- Born: 10 March 1864 Castleknock, County Dublin, Ireland
- Died: 11 April 1946 (aged 82) Bramley, Surrey, England

= Ernest Berdoe Wilkinson =

Brigadier-General Ernest Berdoe Wilkinson (10 March 1864 – 11 April 1946) was a British Army officer who after service in Asia and Africa commanded a brigade on the Western Front in the First World War.

==Life==
Born on 10 March 1864 in Castleknock, Ireland, he was the fourth son of Lieutenant-Colonel Berdoe Amherst Wilkinson (1827-1895) and his wife Frances Neale (1830-1891).

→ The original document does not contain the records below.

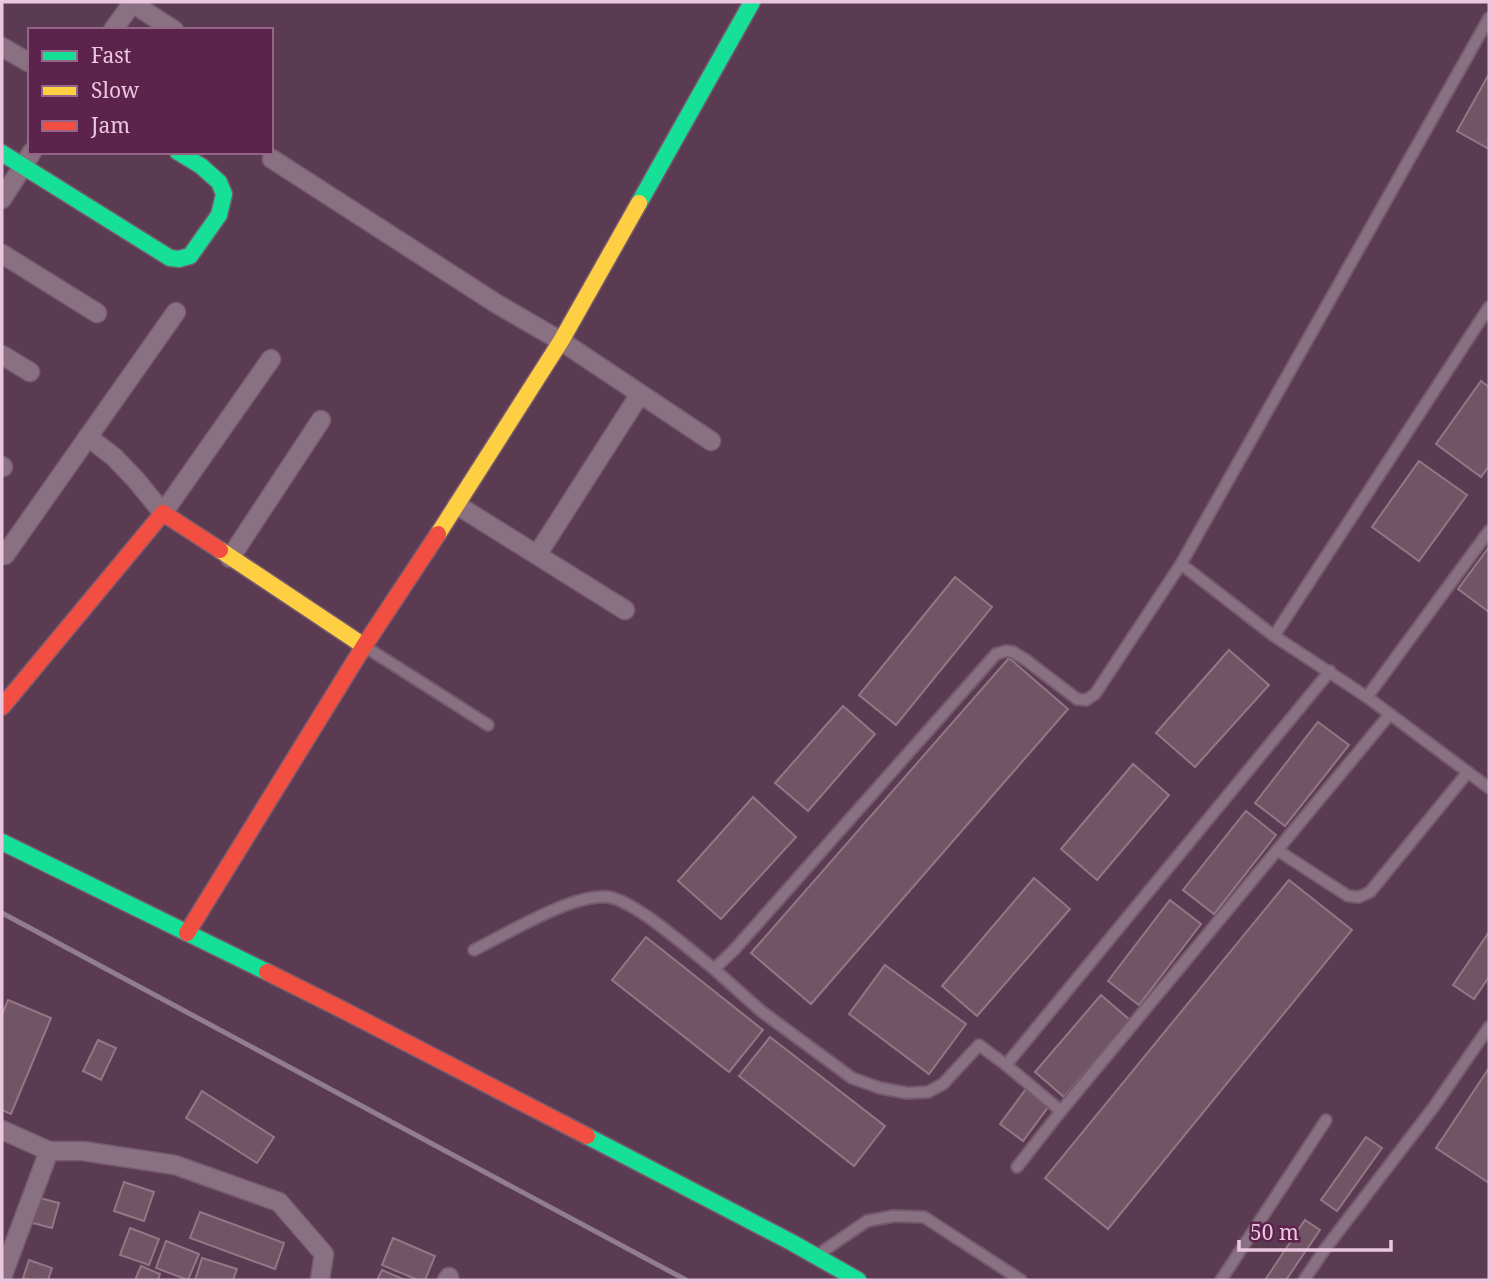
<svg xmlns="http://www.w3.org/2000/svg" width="1491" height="1282" viewBox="0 0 1491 1282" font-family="'Noto Serif',serif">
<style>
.building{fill:#715564;stroke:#947685;stroke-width:2}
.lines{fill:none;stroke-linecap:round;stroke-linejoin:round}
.lane-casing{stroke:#755a6e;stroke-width:14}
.street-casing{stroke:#755a6e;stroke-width:21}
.fast-casing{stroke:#755a6e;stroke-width:19}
.slow-casing{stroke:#755a6e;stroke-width:19}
.jam-casing{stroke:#755a6e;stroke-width:19}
.lane{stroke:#8a7182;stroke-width:10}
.street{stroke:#8a7182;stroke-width:18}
.fast{stroke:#16e098;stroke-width:16}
.slow{stroke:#ffcf43;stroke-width:16}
.jam{stroke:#f24e42;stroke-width:16}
.rail{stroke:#927d8c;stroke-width:5}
</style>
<rect width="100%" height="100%" fill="#5b3b52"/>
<!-- building -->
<g class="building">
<path d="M1489,74V149L1457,131Z"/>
<path d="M1481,381L1489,387V466L1481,477L1436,444Z"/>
<path d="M1419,461L1467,495L1419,561L1372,527Z"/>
<path d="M1489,547V612L1458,589Z"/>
<path d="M955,577L992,607L896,725L859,695Z"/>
<path d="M1229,650L1269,685L1195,767L1156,733Z"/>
<path d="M1009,658L1068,709L811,1004L751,953Z"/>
<path d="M843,706L875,734L808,811L775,783Z"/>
<path d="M1318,722L1349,745L1285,826L1255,803Z"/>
<path d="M1133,764L1169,795L1097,880L1061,849Z"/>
<path d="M753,797L796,837L721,919L678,881Z"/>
<path d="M1246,811L1276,835L1214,914L1183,890Z"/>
<path d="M1034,878L1070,909L977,1016L942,986Z"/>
<path d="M1289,880L1352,930L1108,1229L1045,1178Z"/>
<path d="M1170,900L1201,924L1139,1005L1108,981Z"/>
<path d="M1489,932V977L1474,999L1453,985Z"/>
<path d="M646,937L763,1030L729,1072L612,980Z"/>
<path d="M885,965L966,1024L929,1074L849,1014Z"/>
<path d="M1101,995L1130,1020L1064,1097L1035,1072Z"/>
<path d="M8,1000L51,1018L11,1114L2,1110V1015Z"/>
<path d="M770,1037L885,1126L854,1166L739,1076Z"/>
<path d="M98,1040L116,1048L101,1080L83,1071Z"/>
<path d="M1489,1068V1183L1436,1148Z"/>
<path d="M1026,1089L1049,1106L1023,1141L1000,1124Z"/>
<path d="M202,1091L274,1137L257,1163L186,1118Z"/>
<path d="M1366,1137L1382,1148L1337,1211L1321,1200Z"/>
<path d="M124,1182L154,1192L144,1221L114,1211Z"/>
<path d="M36,1197L59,1203L52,1228L29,1222Z"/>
<path d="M200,1212L284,1243L275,1269L190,1238Z"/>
<path d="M1305,1220L1320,1230L1286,1280H1265Z"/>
<path d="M130,1228L159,1239L149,1265L120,1255Z"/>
<path d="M393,1238L435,1256L425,1280H418L382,1265Z"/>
<path d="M166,1241L199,1254L188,1280L156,1268Z"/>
<path d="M202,1258L237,1269L233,1280H195Z"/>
<path d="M29,1260L52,1268L48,1280H30L23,1278Z"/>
<path d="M141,1266L160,1274L158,1280H135Z"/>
<path d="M382,1270L405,1280H377Z"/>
</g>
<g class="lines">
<defs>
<g id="lane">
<path d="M1181,564L1274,636L1367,697L1489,788"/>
<path d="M1274,636L1489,307"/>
<path d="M364,646L488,725"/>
<path d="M1367,697L1489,531"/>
<path d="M1277,850L1348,896L1359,897L1370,892L1468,772"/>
<path d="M474,950C507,934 579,889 613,898C627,902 639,911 651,919C673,935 693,952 714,969L734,950L996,654L1006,651L1013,652L1026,660L1077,699L1086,700L1095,694L1181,564L1489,18"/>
<path d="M714,969L761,1011L852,1078L880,1088L907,1093L928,1092L943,1084L979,1045L1006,1065L1061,1111"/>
<path d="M1006,1065L1330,671"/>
<path d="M1017,1167L1061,1111L1390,714"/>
<path d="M816,1256L867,1221L894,1216L924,1217L1021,1280"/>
<path d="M1221,1280L1326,1120"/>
<path d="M1304,1280L1325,1249L1433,1108L1489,1027"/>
</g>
<g id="street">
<path d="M132,3L174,30"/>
<path d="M113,30L133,2"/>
<path d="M2,47L30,63"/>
<path d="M272,159L497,304L561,341L711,441"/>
<path d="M2,199L32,152"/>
<path d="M2,254L97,313"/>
<path d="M2,355L30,372"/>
<path d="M88,437L114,457L136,480L163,513L271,359"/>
<path d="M2,466L3,467"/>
<path d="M457,505L625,610"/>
<path d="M5,555L176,312"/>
<path d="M537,555L640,394"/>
<path d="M230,558L321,420"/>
<path d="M2,1130L49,1151L2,1277"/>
<path d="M49,1151H83L175,1165L279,1202L324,1254L320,1280"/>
<path d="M447,1280L449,1277"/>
</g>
<g id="fast">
<path d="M2,153L170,258L179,259L190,256L219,215L224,194L219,182L201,166L178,152"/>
<path d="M639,203L752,2"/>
<path d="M2,842L267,972"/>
<path d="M587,1136L791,1242L858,1280"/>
</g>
<g id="slow">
<path d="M438,534L561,341L639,203"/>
<path d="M220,550L364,646"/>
</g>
<g id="jam">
<path d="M2,707L163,513L220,550"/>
<path d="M187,933L364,646L438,534"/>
<path d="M267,972L345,1011L587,1136"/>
</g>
</defs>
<!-- lane casing -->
<use href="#lane" class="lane-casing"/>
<!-- street casing -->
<use href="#street" class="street-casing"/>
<!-- fast casing -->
<use href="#fast" class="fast-casing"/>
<!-- slow casing -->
<use href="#slow" class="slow-casing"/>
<!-- jam casing -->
<use href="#jam" class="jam-casing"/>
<!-- lane -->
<use href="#lane" class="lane"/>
<!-- street -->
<use href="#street" class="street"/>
<!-- fast -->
<use href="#fast" class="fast"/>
<!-- slow -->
<use href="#slow" class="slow"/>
<!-- jam -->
<use href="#jam" class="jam"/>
<!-- rail -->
<path class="rail" d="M2,913L686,1280"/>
</g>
<!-- border -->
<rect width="1491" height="1282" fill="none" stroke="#eac7de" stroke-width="7"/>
<!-- legend -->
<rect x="28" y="28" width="245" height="126" fill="#5c234d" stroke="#956587" stroke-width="2"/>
<rect x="42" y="51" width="35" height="10" fill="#16e098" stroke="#956587" stroke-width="2"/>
<text x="91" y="63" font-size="21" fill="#eac7de">Fast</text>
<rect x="42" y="86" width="35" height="10" fill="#ffcf43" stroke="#956587" stroke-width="2"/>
<text x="91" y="98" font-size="21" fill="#eac7de">Slow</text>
<rect x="42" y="121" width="35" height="10" fill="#f24e42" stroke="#956587" stroke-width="2"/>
<text x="91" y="133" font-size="21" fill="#eac7de">Jam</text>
<!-- scale -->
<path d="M1239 1240v10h152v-10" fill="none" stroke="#eac7de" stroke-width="3.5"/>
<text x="1250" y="1240" font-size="21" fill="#eac7de" stroke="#5c234d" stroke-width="5" paint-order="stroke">50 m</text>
</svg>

After initially serving in the militia, in 1885 he was commissioned in the regular army as a lieutenant with the Lincolnshire Regiment. Following service in Burma, in 1897 he was attached to the Egyptian Army and served in Sudan, being rewarded in 1900 with the Egyptian Order of the Medjidie and promotion to brevet major. In 1907, as a full major aged 43, he retired and took the post of Director of Agriculture and Forests for Sudan.

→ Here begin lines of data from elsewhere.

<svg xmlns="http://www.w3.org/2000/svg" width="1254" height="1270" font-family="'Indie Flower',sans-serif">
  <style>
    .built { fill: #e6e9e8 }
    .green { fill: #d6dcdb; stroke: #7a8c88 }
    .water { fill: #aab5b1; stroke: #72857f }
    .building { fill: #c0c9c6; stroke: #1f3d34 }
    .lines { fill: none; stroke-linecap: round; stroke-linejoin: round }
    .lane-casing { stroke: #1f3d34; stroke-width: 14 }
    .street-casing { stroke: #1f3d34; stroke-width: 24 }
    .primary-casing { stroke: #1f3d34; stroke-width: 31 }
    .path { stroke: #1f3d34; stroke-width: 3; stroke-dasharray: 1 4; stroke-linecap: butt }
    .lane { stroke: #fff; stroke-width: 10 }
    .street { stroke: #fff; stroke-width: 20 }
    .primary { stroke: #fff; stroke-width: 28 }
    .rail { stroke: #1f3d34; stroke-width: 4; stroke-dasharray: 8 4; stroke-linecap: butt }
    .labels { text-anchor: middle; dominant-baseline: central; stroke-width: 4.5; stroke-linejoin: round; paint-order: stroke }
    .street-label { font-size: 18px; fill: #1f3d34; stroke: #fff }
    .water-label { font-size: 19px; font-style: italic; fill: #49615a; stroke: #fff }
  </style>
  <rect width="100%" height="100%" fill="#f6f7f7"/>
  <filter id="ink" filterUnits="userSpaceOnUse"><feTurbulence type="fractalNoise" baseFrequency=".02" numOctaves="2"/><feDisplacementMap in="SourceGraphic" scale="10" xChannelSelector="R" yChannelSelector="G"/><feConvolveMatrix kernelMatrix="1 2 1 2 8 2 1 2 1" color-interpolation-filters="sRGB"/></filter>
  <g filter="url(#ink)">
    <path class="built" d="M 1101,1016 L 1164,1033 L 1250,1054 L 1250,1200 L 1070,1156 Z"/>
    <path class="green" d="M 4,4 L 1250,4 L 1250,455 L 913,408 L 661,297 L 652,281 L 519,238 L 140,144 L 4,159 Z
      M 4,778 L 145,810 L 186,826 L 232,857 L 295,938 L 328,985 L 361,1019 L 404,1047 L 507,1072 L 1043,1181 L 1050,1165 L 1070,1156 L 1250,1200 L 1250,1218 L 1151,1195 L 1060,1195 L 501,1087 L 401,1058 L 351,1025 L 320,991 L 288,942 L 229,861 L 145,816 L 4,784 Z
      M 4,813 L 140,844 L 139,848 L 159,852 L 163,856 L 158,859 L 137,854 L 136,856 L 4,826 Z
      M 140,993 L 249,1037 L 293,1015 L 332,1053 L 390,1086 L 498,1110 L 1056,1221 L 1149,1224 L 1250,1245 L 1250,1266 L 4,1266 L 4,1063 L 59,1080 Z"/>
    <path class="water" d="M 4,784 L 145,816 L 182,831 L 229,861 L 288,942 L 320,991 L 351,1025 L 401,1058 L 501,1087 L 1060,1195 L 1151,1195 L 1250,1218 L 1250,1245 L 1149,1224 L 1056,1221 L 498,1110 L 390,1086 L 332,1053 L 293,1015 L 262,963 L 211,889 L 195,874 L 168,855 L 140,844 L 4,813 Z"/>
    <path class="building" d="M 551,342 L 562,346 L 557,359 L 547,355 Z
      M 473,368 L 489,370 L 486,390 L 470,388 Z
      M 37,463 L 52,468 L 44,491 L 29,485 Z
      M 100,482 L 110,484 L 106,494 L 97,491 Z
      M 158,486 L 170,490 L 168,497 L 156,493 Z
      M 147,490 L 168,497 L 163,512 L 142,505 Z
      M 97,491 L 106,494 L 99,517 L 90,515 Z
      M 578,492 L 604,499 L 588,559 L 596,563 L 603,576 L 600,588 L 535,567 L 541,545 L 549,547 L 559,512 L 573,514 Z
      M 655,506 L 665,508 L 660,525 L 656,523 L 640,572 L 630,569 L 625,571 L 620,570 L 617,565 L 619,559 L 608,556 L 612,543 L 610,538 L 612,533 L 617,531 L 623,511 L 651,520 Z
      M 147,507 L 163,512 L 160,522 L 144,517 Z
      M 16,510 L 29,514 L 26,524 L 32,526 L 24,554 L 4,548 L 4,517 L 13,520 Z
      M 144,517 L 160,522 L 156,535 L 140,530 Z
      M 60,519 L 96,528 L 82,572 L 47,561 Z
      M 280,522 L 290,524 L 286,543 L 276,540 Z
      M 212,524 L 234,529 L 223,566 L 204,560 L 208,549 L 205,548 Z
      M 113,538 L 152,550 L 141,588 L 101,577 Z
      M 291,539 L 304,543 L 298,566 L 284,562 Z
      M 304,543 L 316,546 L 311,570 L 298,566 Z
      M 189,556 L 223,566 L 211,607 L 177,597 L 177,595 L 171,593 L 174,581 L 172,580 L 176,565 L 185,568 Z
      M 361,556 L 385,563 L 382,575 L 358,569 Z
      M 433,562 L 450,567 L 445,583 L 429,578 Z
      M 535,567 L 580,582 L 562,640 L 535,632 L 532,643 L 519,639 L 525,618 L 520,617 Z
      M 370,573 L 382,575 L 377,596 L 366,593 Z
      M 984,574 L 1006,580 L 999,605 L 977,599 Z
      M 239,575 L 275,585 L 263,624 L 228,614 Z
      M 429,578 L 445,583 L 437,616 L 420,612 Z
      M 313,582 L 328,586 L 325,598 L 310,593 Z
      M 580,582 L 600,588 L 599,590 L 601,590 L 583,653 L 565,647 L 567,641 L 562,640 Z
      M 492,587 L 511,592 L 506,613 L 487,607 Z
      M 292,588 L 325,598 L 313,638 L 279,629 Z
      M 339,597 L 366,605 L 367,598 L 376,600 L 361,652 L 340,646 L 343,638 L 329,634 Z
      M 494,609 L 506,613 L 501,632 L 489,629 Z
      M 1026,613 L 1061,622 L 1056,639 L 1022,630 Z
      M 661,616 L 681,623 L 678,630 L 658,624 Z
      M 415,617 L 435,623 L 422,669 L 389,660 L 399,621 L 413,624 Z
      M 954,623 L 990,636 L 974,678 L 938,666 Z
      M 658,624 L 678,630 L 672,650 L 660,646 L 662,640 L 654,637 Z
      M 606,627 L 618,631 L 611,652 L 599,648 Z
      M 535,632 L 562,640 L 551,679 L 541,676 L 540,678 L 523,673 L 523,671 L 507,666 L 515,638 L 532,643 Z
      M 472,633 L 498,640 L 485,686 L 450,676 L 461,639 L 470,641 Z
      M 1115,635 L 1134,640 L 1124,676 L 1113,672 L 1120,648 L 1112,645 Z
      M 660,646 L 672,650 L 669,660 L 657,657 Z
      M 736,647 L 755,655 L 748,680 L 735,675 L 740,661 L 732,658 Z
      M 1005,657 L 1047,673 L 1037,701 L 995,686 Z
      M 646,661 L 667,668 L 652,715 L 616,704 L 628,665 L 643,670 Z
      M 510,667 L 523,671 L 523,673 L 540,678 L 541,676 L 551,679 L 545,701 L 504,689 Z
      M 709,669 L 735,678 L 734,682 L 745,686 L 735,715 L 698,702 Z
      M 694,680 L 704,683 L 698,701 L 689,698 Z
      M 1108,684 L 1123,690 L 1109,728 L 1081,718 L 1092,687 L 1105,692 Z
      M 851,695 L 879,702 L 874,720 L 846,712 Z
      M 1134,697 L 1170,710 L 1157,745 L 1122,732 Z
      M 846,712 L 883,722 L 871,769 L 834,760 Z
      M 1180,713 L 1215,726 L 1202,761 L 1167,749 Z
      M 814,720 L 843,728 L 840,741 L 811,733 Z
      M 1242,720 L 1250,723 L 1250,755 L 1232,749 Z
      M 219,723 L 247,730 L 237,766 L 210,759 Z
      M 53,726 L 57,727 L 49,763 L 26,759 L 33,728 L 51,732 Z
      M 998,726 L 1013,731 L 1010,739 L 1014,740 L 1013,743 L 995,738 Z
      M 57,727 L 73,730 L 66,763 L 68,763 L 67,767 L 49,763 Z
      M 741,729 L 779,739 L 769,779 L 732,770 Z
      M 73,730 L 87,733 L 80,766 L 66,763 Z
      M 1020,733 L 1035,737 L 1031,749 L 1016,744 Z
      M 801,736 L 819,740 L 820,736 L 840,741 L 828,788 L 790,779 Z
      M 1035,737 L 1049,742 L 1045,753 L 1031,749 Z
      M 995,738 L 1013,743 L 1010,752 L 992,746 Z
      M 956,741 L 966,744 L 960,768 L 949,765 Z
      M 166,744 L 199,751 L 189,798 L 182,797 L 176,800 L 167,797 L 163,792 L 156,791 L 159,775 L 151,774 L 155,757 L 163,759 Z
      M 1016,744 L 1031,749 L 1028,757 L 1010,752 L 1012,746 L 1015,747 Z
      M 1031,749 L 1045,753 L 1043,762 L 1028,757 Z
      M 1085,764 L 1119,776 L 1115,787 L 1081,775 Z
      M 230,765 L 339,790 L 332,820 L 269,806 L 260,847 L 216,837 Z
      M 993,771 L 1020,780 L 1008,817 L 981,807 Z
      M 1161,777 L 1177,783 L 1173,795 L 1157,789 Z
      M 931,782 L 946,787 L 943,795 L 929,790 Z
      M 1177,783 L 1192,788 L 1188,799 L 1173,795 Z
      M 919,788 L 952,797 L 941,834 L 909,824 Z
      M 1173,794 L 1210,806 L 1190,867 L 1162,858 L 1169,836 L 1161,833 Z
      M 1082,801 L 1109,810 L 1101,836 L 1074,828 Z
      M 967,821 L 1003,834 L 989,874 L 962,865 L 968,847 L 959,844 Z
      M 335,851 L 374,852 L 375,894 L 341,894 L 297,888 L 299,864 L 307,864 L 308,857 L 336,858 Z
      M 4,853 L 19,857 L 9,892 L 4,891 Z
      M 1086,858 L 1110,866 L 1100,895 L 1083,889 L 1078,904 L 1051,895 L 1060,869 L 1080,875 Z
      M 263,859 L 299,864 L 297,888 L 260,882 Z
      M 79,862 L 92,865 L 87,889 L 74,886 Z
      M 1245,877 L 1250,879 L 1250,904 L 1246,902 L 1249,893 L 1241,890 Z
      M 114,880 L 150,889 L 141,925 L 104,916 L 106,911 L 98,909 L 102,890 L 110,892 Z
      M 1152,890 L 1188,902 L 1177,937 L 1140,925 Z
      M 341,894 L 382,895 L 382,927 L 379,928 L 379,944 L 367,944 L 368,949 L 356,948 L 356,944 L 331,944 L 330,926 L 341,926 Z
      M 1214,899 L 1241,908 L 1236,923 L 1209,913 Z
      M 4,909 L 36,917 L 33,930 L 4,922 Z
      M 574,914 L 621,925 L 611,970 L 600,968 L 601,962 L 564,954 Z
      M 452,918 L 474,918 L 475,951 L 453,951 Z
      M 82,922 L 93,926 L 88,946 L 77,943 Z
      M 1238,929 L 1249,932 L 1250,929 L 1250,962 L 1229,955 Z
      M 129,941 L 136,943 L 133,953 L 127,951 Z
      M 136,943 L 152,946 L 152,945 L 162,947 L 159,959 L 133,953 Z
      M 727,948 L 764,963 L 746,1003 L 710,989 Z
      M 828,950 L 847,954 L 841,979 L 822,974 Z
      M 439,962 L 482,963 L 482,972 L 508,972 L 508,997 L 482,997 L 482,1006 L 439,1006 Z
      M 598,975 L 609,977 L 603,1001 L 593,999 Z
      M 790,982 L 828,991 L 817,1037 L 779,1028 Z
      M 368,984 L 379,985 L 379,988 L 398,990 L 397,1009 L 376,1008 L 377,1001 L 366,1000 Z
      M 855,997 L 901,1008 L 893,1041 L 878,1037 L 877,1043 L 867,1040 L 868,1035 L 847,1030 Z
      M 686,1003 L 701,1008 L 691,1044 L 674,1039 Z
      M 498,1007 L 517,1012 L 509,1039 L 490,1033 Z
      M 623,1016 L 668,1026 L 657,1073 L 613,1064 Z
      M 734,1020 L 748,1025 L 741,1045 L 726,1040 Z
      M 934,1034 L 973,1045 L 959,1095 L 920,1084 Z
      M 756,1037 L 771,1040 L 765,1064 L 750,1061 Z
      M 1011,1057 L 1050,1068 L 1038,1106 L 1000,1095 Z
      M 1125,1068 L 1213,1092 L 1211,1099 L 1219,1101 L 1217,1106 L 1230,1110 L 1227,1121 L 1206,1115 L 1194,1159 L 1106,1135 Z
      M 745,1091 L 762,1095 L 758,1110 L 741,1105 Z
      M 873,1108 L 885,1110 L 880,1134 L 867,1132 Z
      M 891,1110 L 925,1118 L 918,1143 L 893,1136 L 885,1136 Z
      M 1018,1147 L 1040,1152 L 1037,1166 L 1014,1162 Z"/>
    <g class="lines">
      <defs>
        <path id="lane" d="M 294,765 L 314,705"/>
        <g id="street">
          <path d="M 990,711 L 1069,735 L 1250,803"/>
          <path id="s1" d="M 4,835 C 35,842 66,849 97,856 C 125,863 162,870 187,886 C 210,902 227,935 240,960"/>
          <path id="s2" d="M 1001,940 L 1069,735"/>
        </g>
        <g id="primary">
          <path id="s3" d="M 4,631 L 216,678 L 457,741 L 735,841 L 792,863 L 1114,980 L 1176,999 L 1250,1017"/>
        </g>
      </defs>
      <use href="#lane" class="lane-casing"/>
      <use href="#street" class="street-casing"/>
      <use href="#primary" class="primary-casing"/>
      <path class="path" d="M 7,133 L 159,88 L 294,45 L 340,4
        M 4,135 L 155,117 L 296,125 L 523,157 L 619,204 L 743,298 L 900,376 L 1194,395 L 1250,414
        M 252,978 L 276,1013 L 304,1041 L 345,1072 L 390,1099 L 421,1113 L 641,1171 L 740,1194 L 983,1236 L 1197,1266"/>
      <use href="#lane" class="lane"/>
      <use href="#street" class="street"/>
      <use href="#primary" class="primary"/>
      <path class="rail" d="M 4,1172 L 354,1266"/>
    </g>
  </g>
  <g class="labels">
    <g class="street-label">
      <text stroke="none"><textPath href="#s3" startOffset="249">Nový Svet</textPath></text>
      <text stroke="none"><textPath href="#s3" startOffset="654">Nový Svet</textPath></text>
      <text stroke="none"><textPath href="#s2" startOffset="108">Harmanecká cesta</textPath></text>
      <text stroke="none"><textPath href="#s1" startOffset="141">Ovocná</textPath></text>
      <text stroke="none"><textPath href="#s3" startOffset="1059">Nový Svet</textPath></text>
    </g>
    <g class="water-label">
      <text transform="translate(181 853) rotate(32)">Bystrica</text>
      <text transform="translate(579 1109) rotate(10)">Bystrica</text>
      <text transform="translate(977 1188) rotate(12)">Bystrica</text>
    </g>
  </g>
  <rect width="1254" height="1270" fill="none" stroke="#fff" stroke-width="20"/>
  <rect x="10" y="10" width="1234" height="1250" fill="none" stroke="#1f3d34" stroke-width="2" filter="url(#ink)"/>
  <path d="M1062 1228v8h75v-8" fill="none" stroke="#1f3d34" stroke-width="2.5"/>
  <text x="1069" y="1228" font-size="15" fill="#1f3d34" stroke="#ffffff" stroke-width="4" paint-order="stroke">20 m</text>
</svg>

With the outbreak of the First World War in 1914, he was recalled to service and given command of the 8th (Service) Battalion of the Lincolnshire Regiment. On 3 September 1915, he was promoted to head the 62nd Brigade, which was sent into the bloody Battle of Loos. He survived, but in 1916 was replaced and sent back to the Remount Department in the UK. In 1917 he was awarded the Egyptian Order of the Nile.

He died on 11 April 1946 in Bramley, Surrey, at the age of 82.

==Family==
On 17 June 1905, in Folkestone, Kent, he married Harriet Emma Eccles (1863-1925). No children are known. He was the uncle of Dermot William Berdoe-Wilkinson (1882-1955), his executor, who served as High Sheriff of Surrey.